- **SELECTED EXCERPT**:
======

Mr Mawuko Tsigbey, South Dayi District Manager of the National Health Insurance Authority (NHIA), has noted all health facilities in the District were collecting illegal fees from patients.

He said some health service providers were also submitting claims to the Authority for double payments after subscribers had been paid.

Mr Tsigbey said this when he presented findings of a survey undertaken by the Office in March 2018 of all NHIA accredited facilities in the District, using unannounced facility monitoring and research, mystery shopping and client visits.

The report included inputs from about 2000 people collated during 30 community durbars organised in the District in the months of June and July 2018, detailing complaints of extra payments, some amounting to several hundreds of cedis.

Mr Tsigbey said the survey was undertaken to find reasons behind shrinking subscriptions and renewals, and to confirm the prevalence and extent of illegalities levelled against health facilities in the District.

He said ultimately, the findings would help stakeholders find better ways of sustaining the Scheme, and improve service delivery.

======

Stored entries
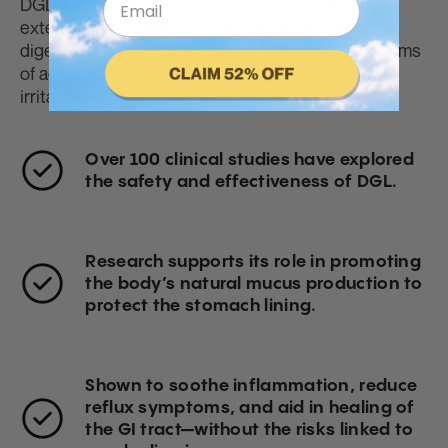
DGL (Deglycyrrhizinated Licorice) has been
extensively studied for its potential to support
digestive health, particularly in managing symptoms
of acid reflux, indigestion, and gastrointestinal
irritation.
Over
100 clinical studies
have explored
the safety and effectiveness of DGL.
Research supports its role in promoting
the body’s natural mucus production to
protect the stomach lining.
Shown to soothe inflammation, reduce
reflux symptoms, and aid in healing of
the GI tract—without the risks linked to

======

- **APPLY WHAT YOU READ**:
#1 Answer these questions from the NHIA excerpt:
(a) In what month and year was the survey of accredited facilities carried out?
(b) How many community durbars were organized in the District?
(c) In which months were those durbars held?
#2 Please explain in one to three sentences why the survey described in the NHIA excerpt was undertaken.
#3 Reproduce the NHIA excerpt word for word, everything from "Mr Tsigbey said the" down to "improve service delivery.".
The records have no connection to the text.

- **EXERCISE RESULTS**:
#1
(a) March 2018
(b) 30
(c) June and July 2018

#2 The survey was meant to find the reasons behind shrinking subscriptions and renewals. It was also meant to confirm the prevalence and extent of illegalities levelled against health facilities in the District.

#3
Mr Tsigbey said the survey was undertaken to find reasons behind shrinking subscriptions and renewals, and to confirm the prevalence and extent of illegalities levelled against health facilities in the District.

He said ultimately, the findings would help stakeholders find better ways of sustaining the Scheme, and improve service delivery.